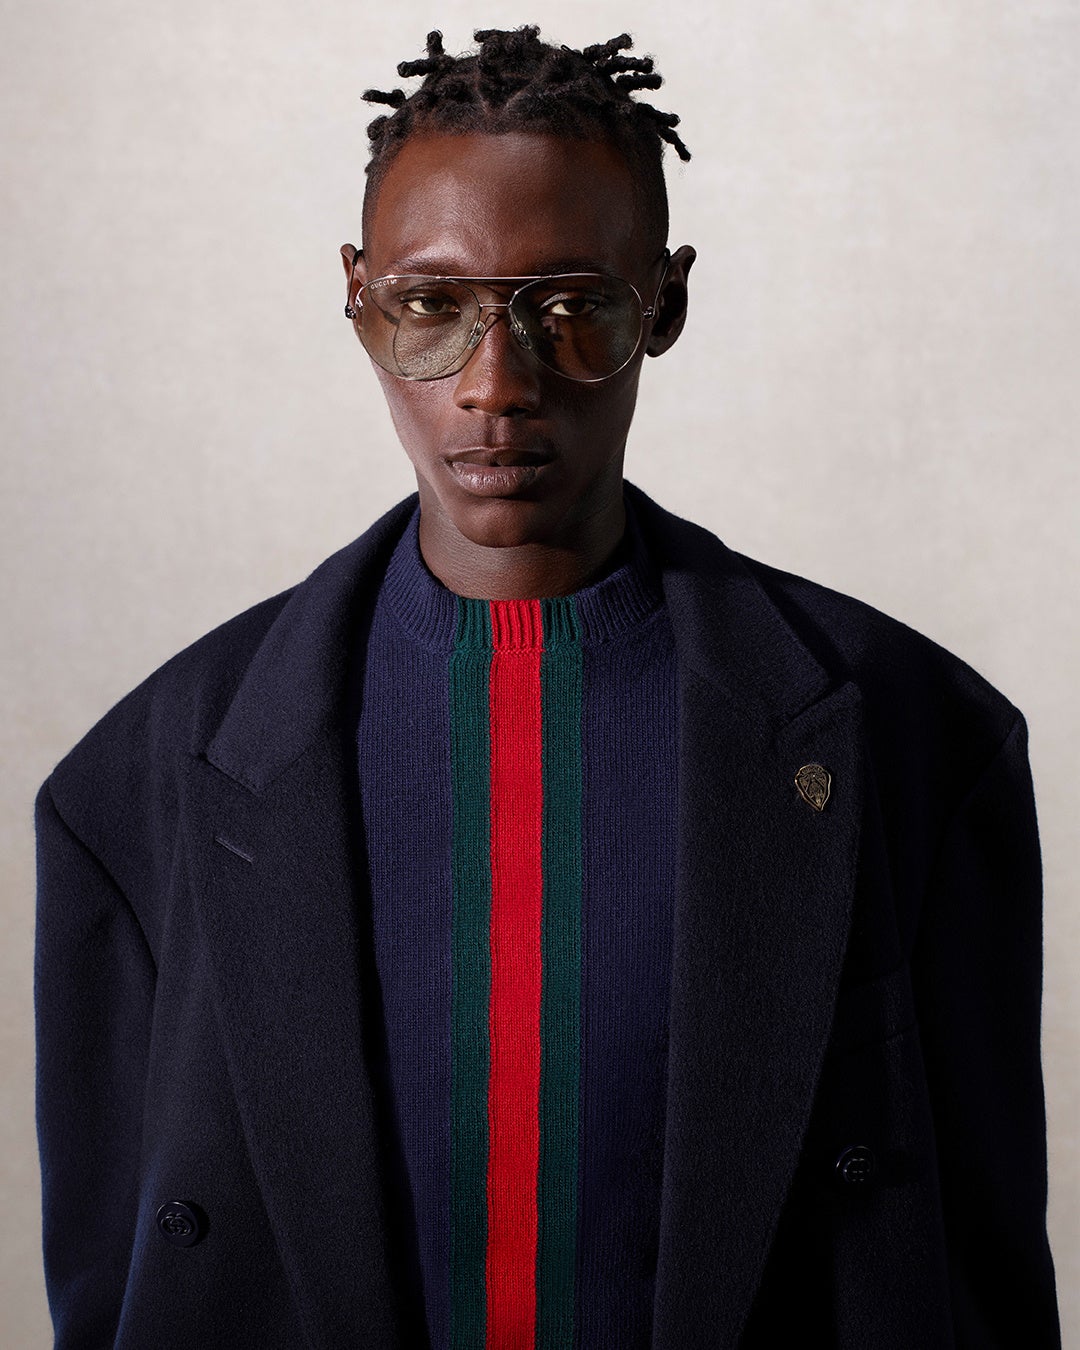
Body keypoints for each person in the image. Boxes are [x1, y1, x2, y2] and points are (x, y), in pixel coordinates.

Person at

---*---

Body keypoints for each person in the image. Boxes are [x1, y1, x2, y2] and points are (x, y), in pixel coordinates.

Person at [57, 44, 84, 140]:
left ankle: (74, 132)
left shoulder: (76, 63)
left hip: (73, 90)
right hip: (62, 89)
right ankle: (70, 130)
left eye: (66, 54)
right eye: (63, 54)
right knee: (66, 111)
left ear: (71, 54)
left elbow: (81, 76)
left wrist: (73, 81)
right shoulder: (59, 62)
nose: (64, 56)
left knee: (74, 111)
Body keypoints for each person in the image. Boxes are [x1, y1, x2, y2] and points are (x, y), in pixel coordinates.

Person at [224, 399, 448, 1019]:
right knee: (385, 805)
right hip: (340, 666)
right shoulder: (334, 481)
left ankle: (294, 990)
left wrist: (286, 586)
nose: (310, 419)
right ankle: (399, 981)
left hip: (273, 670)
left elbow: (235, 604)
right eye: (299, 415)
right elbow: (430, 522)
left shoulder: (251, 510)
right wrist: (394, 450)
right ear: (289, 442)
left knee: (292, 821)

---*---

About this exercise
Keeping every character as it is, restate the lines above that run from the line with "left wrist: (286, 586)" through the line with "left knee: (292, 821)", both included, and nothing else.

Response below
left wrist: (286, 586)
nose: (310, 419)
right ankle: (399, 981)
left hip: (273, 670)
left elbow: (235, 604)
right eye: (299, 415)
right elbow: (430, 522)
left shoulder: (251, 510)
right wrist: (394, 450)
right ear: (289, 442)
left knee: (292, 821)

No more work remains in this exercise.